If a request body supports application/json and application/xml, and a response body supports the same two, a single example key produces four verification cases. Each combination of request and response content type becomes its own case.


Common Mistakes

Example key on one side only. If a key appears only on request elements or only on response elements, no scenario is created. Contracteer needs at least one request element and one response element sharing the key.

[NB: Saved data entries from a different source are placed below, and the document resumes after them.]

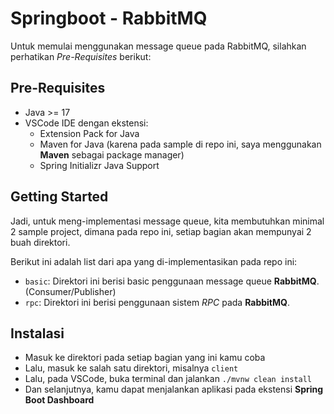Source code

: # Springboot - RabbitMQ #
Untuk memulai menggunakan message queue pada RabbitMQ, silahkan perhatikan *Pre-Requisites* berikut:

## Pre-Requisites ##
- Java >= 17
- VSCode IDE dengan ekstensi:
  - Extension Pack for Java
  - Maven for Java (karena pada sample di repo ini, saya menggunakan **Maven** sebagai package manager)
  - Spring Initializr Java Support

## Getting Started ##
Jadi, untuk meng-implementasi message queue, kita membutuhkan minimal 2 sample project, dimana pada repo ini, setiap bagian akan mempunyai 2 buah direktori.

Berikut ini adalah list dari apa yang di-implementasikan pada repo ini:
- `basic`: Direktori ini berisi basic penggunaan message queue **RabbitMQ**. (Consumer/Publisher)
- `rpc`: Direktori ini berisi penggunaan sistem *RPC* pada **RabbitMQ**.

## Instalasi ##
- Masuk ke direktori pada setiap bagian yang ini kamu coba
- Lalu, masuk ke salah satu direktori, misalnya `client`
- Lalu, pada VSCode, buka terminal dan jalankan `./mvnw clean install`
- Dan selanjutnya, kamu dapat menjalankan aplikasi pada ekstensi **Spring Boot Dashboard**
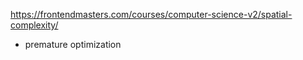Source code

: https://frontendmasters.com/courses/computer-science-v2/spatial-complexity/

- premature optimization
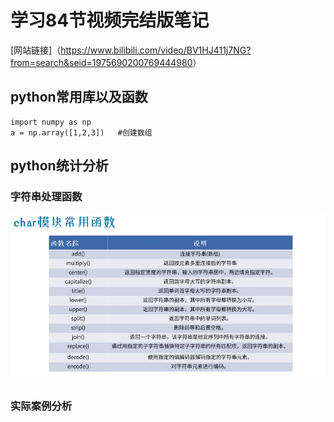 # 学习84节视频完结版笔记

[网站链接]（<https://www.bilibili.com/video/BV1HJ411j7NG?from=search&seid=1975690200769444980>）

## python常用库以及函数

    import numpy as np
    a = np.array([1,2,3])   #创建数组

## python统计分析

### 字符串处理函数

![avatar](pic/char_func.png)

### 实际案例分析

example under schema properties. Contracteer reads examples from parameters and media types. An example on a schema property is not used for scenario creation:

# This does NOT produce a scenario
schema:
  type: object
  properties:
    name:
      type: string
      example: Athos    # not used by Contracteer

Confusing example and examples. example is a single value. examples is a map where each entry has a name and a value field:

# Single value
example: 42

# Named map — each name is an example key
examples:
  ATHOS:
    value: 42
  PORTHOS:
    value: 43

Key Takeaways

  • The OpenAPI examples keyword provides named example values on parameters and media types. Contracteer uses the names as example keys to create scenarios by intersecting request and response keys.
  • The single example keyword is treated the same way as examples and participates in the same intersection logic.
  • A scenario requires at least one request element and one response element sharing the same example key. You specify only the values that matter -- Contracteer generates the rest from the schema.
  • Status-code-prefixed keys (404_NOT_FOUND, 400_INVALID_INPUT) target a specific status code directly, bypassing the intersection rule.
  • Contracteer validates example values against their schemas at extraction time. 400 scenarios are exempt -- their request values are intentionally invalid.
  • Multiple content types produce a cartesian product of verification cases.